Pam Borgmann puts her focus on building, strengthening community

Pam Borgmann is pictured on an inviting patio outside Main Street Coffee Company in Sauk Centre. “We are a good coffee community,” she said. “Card groups, a knitting group and a coffee group meet here.”

Pam Borgmann is pictured on an inviting patio outside Main Street Coffee Company in Sauk Centre. “We are a good coffee community,” she said. “Card groups, a knitting group and a coffee group meet here.”

 

By Jennie Zeitler, Staff Writer
jennie.zeitler@ecm-inc.com

The Peach’s August Woman of the Month, Pam Michels Borgmann and her husband, Mike, were born and raised in Sauk Centre. Life took them away for many years, but as retirement neared, they decided to return.

“We came up all the time, with our parents here,” said Borgmann. “It was my brother’s death that brought us all back together as a family as we worked through the grief.”

With a place chosen, the Borgmanns pondered what it was they wanted to do after they made the move.

“In the Cities, Mike and I would go on dates to coffee shops, where we played cribbage and talked,” Borgmann said. “There was no place really like that in Sauk Centre, a place to go in for coffee and sit and visit and stay as long as you wanted.”

The Borgmanns opened Main Street Coffee in 2002, in the back of the building kitty corner from the Palmer House.

They wanted to create an atmosphere of community in the shop. Within months, that location proved to be too small and the shop moved to its present location at 600 Main Street S., in October 2002.

Borgmann had been concerned that Sauk Centre was losing a lot of the small community feel, but she and Mike are very pleased with the destination that Main Street Coffee Company has become.

“We are a good coffee community,” she said. “We do a lot of referrals out of here for local businesses, people we can personally recommend.”

With the coffee shop flourishing, Borgmann started to see the need for activities in town in addition to Sinclair Lewis Days.

“I wanted to create events to bring people to town — bring families back by reawakening the history and beauty of Sauk Centre,” she said. “It’s a place where we can walk to the Post Office and to the movie theater.”

Borgmann developed the idea of hosting a cookout contest. In 2009, she, Sue Hartigan and Marilyn Harris attended a judging school in Iowa sponsored by the Kansas City Barbecue Society.

“If we were going to do a cookout contest, we were going to do it right,” Borgmann said. “It’s in its fifth year now.”

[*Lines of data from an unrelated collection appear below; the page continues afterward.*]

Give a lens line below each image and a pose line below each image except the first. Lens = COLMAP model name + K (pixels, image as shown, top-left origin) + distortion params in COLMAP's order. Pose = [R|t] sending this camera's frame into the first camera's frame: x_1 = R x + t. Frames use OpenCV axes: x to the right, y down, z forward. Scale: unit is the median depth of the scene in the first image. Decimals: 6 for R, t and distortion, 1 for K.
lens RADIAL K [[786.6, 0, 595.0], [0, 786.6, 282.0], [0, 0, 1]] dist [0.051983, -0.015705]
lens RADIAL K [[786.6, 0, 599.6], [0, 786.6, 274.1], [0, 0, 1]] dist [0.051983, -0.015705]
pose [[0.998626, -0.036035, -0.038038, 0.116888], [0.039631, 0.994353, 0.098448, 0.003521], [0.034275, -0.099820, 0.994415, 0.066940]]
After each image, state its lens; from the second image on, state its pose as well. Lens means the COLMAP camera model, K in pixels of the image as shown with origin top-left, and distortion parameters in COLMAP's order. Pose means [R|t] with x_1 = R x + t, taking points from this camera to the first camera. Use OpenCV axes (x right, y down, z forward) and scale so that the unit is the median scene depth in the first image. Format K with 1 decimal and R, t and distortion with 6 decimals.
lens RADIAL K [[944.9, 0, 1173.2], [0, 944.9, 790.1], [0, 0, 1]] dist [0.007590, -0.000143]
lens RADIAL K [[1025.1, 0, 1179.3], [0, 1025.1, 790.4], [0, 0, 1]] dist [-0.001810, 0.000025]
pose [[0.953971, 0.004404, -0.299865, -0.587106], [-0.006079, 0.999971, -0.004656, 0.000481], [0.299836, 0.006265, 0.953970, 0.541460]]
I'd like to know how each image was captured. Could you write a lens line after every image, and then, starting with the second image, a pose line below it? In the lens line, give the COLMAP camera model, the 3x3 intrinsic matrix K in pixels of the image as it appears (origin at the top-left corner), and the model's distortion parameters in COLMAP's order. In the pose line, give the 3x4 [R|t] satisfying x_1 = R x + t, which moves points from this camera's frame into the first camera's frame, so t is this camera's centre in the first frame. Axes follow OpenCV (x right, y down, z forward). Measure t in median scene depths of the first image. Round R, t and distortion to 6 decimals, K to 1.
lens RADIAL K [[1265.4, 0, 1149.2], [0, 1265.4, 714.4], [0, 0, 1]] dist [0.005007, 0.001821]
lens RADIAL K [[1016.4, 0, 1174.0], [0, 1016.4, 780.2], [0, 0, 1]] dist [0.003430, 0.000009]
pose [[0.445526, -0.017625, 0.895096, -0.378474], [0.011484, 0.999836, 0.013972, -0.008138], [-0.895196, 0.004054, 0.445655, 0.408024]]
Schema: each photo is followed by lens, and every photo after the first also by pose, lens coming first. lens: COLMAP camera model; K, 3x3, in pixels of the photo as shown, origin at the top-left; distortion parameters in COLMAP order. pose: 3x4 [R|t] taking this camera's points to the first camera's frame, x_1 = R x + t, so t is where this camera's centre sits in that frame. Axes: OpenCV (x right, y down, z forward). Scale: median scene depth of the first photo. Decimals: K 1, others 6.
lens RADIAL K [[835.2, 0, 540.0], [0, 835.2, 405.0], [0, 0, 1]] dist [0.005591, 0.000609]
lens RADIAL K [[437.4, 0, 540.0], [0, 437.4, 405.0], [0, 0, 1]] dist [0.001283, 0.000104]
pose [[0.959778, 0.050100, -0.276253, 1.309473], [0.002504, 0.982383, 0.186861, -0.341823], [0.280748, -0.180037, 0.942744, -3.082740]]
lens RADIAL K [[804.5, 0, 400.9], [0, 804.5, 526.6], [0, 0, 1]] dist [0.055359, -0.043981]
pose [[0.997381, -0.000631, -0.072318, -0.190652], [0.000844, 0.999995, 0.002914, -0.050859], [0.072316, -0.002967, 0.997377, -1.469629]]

The first two years, Grillin’ & Chillin’ was held at the old home school (now Eagle’s Healing Nest) north of Sauk Centre. Then planners thought it would be better in town and it moved to Sinclair Lewis Park.

“The city has been very helpful and supportive of the event, such as putting in more electricity,” said Borgmann. “Sarah Weber has helped pull together vendors.”

In 2012, there were 25 contestants and around 25 vendors. Approximately 750 people attended.

“We’re hoping for 1,000 people this year. We’ll be using the whole east side of the park, and the city gave us a one-day variance to offer beer,” Borgmann said.

Another event Borgmann helped get off the ground is the December tree-lighting ceremony — Christmas In the Park — now in its fourth year.

“We decided we needed something more for children and families in the winter,” she said. “The Chamber makes up candy bags. There are wagon rides, sleigh rides, bonfires and carol-singing. Businesses sponsor an animated light display.”

Borgmann is a member of the Convention and Visitors Center board and is the current president of the Sauk Centre Area Historical Society.

“If we don’t know where we’ve been, we can hardly know where we’re going,” she said.

She was a strong influence in filling downtown Sauk Centre with hanging flower pots.

“We formed an ad hoc committee — strictly volunteer,” she said. “Leroy Moritz built a water cart and Anita Berg was instrumental in getting the project established. The city waters during the week now, with volunteers watering on weekends. It really brightens up the downtown.”

“We need to create memories,” she said. “I know what this town meant to me growing up and I think it’s important for people to have ties to the community. We should always keep the positive influence of being a thriving small town.”

Grillin’ & Chillin’ is Saturday, Sept. 7 from 10 a.m. – 4 p.m. in Sinclair Lewis Park.